Myth 1: The “Down-Low” Is Why So Many Black Women Have HIV
We can thank the media, celebrities and our own homophobia for why this lie continues to thrive. But be clear: The down-low is NOT fueling HIV among Black women—it only accounts for a small number of infections. And we have the data that proves as much.
Now, no one is denying that there are Black men living double lives, but if we truly want to understand what’s behind our disproportionate HIV rates, look to the following: Having unprotected vaginal and anal sex with multiple partners or even one partner; high rates of incarceration that take men out of the mating pool and create a system of women sharing the same man; intravenous drug use; untreated sexually transmitted infections (STIs), which make people more vulnerable to contracting HIV once exposed to the virus; and people having unprotected sex, being unaware that they are positive and who are going untreated while highly infectious.
Not to mention, gender inequality in relationships (i.e. who controls condom use in relationships) and lack of access to testing and quality health care.

Myth 2: Straight Men Don’t Have HIV
So here’s the deal: If  women contract HIV through heterosexual sex and it’s not the Down-Low fueling HIV, so logic dictates that straight dudes have HIV too.
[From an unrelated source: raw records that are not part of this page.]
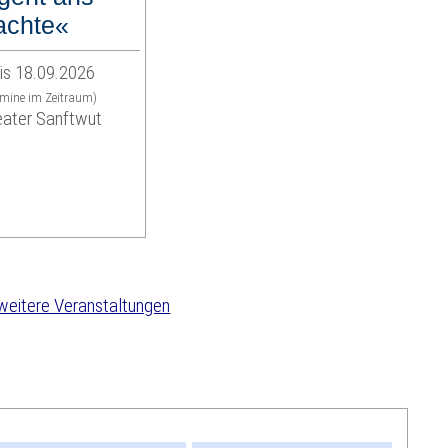
achte«
is 18.09.2026
rmine im Zeitraum)
eater Sanftwut
weitere Veranstaltungen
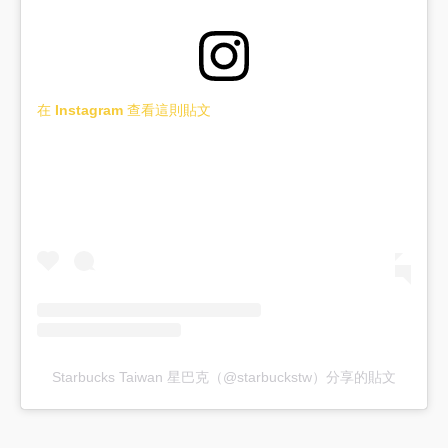
在 Instagram 查看這則貼文
Starbucks Taiwan 星巴克（@starbuckstw）分享的貼文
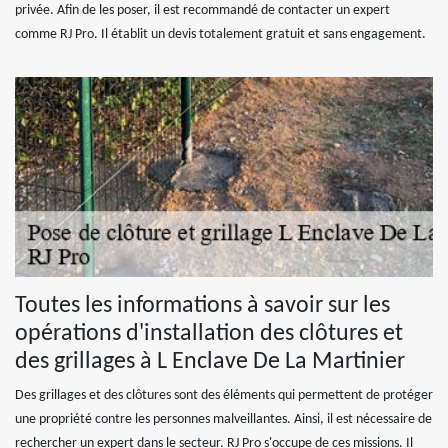
privée. Afin de les poser, il est recommandé de contacter un expert
comme RJ Pro. Il établit un devis totalement gratuit et sans engagement.
Toutes les informations à savoir sur les
opérations d'installation des clôtures et
des grillages à L Enclave De La Martinier
Des grillages et des clôtures sont des éléments qui permettent de protéger
une propriété contre les personnes malveillantes. Ainsi, il est nécessaire de
rechercher un expert dans le secteur. RJ Pro s'occupe de ces missions. Il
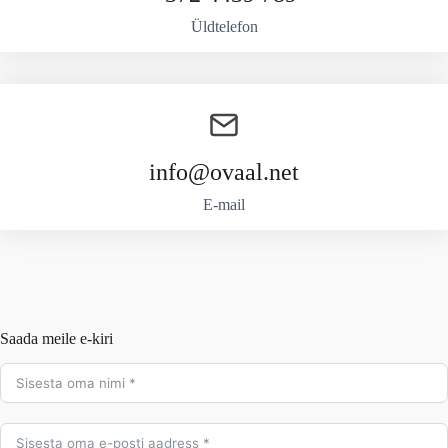
Üldtelefon
info@ovaal.net
E-mail
Saada meile e-kiri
And the Centers for Disease Control and Prevention confirm this: They estimated that in 2014, more than 2,108 Black heterosexual men received HIV diagnoses (compared with 4,654 black women). Now take to the national level Most men become HIV-positive through sexual contact with other men. But you can get the virus from heterosexual contact, too: About 1 in 6 men and 3 in 4 women do.
And while it’s biologically easier for a woman to contract HIV from a man, that doesn’t mean that men can’t contract it from women. It happens way more often than you think. During unprotected sex, the virus can enter through the tip of the penis of through a cut or abrasion. This risk becomes even more heightened, if that man has an untreated STD.

Myth 3: Homosexual men and drug users are more likely to get infected with HIV than other people.
In Singapore, 90% of all HIV infections occur through sexual intercourse. Out of these, 60% result from heterosexual intercourse. HIV is spread mostly through unprotected sexual contact and does not discriminate against anyone. It is not who you are but your risky behaviors which put you at risk of HIV infection. Regardless of your personality or sexuality, you will be at risk if you don't take protective measures.

Myth 4: There is no need to use a condom during sexual contact if both partners already have HIV.
There are different strains of HIV. If a condom is not used during sexual contact, HIV-infected partners may exchange different types or strains of HIV. This can lead to re-infection, which will make the treatment of HIV infection more difficult. The new HIV strain may become more resistant to the current treatment taken, or cause the current treatment option to be ineffective. So please, please DON'T do this. Wear a  condom

Myth 5: The Meds Are What Kill You right
Definitely back in the early days of the epidemic, AZT—a form of treatment— was practically the only medication out there for people living with HIV/AIDS. And there were serious side effects, which made people appear to be sicker than they were before they took the meds. And its toxicity did in fact end in death for some who took it. But thanks to tremendous progress in treatment for HIV and AIDS over the years. A person living with HIV/AIDS can now continue to live a strong and productive life for many years. Treatment doesn’t take lives, it saves them. However, HIV remains in the body and can be transmitted to others.